The provisions of the Patents Act 1952 governed the assessment of inventive step. Inventive step could therefore only be determined by reference to what was the common general knowledge in Australia at the relevant priority date. From the evidence presented to the primary judge, which was not disputed, it was accepted that a range of straight forward and routine techniques for obtaining enantiomers from a racemate, including the use of diastereomeric salts, was well known prior to the priority date, and that the formation of pharmaceutically acceptable salts of both racemates and enantiomers was a common process. Furthermore, it was also accepted as being well understood prior to the priority date, that enantiomers can exhibit different biological activity and that most or all the activity may lie with one enantiomer.

The Court agreed with the primary judge that for claim 1 the asserted inventive step related not so much to the desirable characteristics of the (d)-enantiomer, for which the activity was in the expected range, but to the lack of activity of the (l)-enantiomer. However, in light of the common general knowledge, this discovery was not considered to be so unexpected so as to amount to an inventive step, and that although there was a choice to be made in terms of the particular pharmaceutical salts, the salts specified in claims 2-5 were all conventional and the skilled addressee would know to make a salt that was pharmaceutically acceptable. Claims 2-5 were therefore held to lack an inventive step.

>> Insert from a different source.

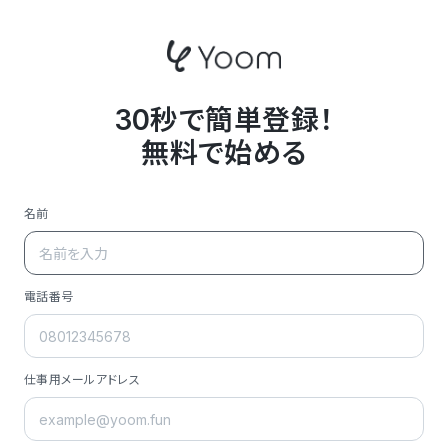
30秒で簡単登録！
無料で始める
名前
電話番号
仕事用メールアドレス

With regard to the process claims 6-9 for obtaining the (d)-enantiomer by diastereomeric salt formation, the Full Court also held that the primary judge was not in error in his finding that these were well known and obvious processes, and accordingly, claims 6-9 were also found invalid for lack of an inventive step.


When considered along side the recent decision of H Lundbeck A/S v Alphapharm Pty Ltd, in which an individual enantiomer was found patentable, (see our IP Update, September 2009 issue), it is clear that the patentability of a single enantiomer in light of the prior disclosure of the racemate is dependent on the particular facts. In the Lundbeck decision, a prior art patent disclosed the racemate but made no reference to or suggestion of individual enantiomers. Moreover, in Lundbeck the process for resolving the enantiomers was not a simple routine matter but was only achieved after many years of attempts. In light of the present findings, it is evident that for patentability of a single enantiomer, something more is required than simply resolving individual enantiomers in a routine manner and determining which enantiomer possesses activity and/or toxicity, particularly where the prior art provides the express motivation to do so.

An application for special leave to appeal has been filed with the High Court.